● **DATA**:

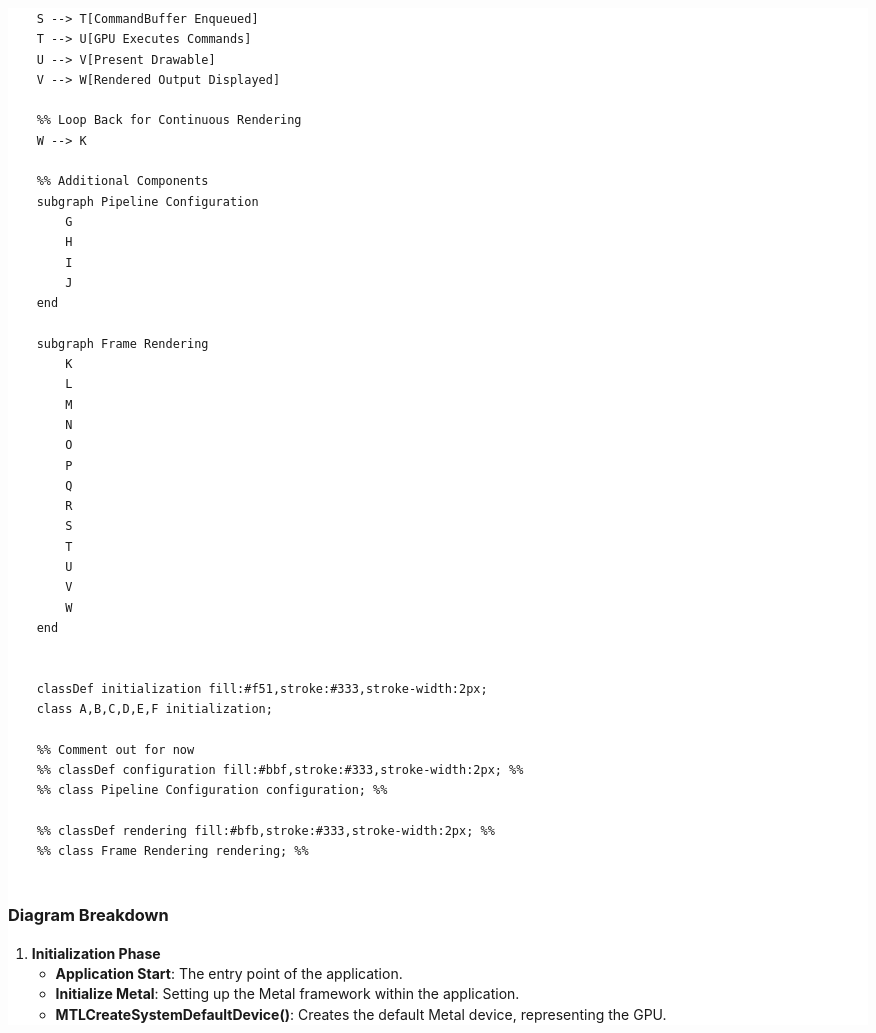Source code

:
 ```mermaid
    S --> T[CommandBuffer Enqueued]
    T --> U[GPU Executes Commands]
    U --> V[Present Drawable]
    V --> W[Rendered Output Displayed]

    %% Loop Back for Continuous Rendering
    W --> K

    %% Additional Components
    subgraph Pipeline Configuration
        G
        H
        I
        J
    end

    subgraph Frame Rendering
        K
        L
        M
        N
        O
        P
        Q
        R
        S
        T
        U
        V
        W
    end

    
    classDef initialization fill:#f51,stroke:#333,stroke-width:2px;
    class A,B,C,D,E,F initialization;

    %% Comment out for now
    %% classDef configuration fill:#bbf,stroke:#333,stroke-width:2px; %%
    %% class Pipeline Configuration configuration; %%

    %% classDef rendering fill:#bfb,stroke:#333,stroke-width:2px; %%
    %% class Frame Rendering rendering; %%
    
```

### **Diagram Breakdown**

1. **Initialization Phase**
   - **Application Start**: The entry point of the application.
   - **Initialize Metal**: Setting up the Metal framework within the application.
   - **MTLCreateSystemDefaultDevice()**: Creates the default Metal device, representing the GPU.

● **WORK TASK**: Copy out each line of the listing that holds "fill".

● **ANSWER AREA**:
    classDef initialization fill:#f51,stroke:#333,stroke-width:2px;
    %% classDef configuration fill:#bbf,stroke:#333,stroke-width:2px; %%
    %% classDef rendering fill:#bfb,stroke:#333,stroke-width:2px; %%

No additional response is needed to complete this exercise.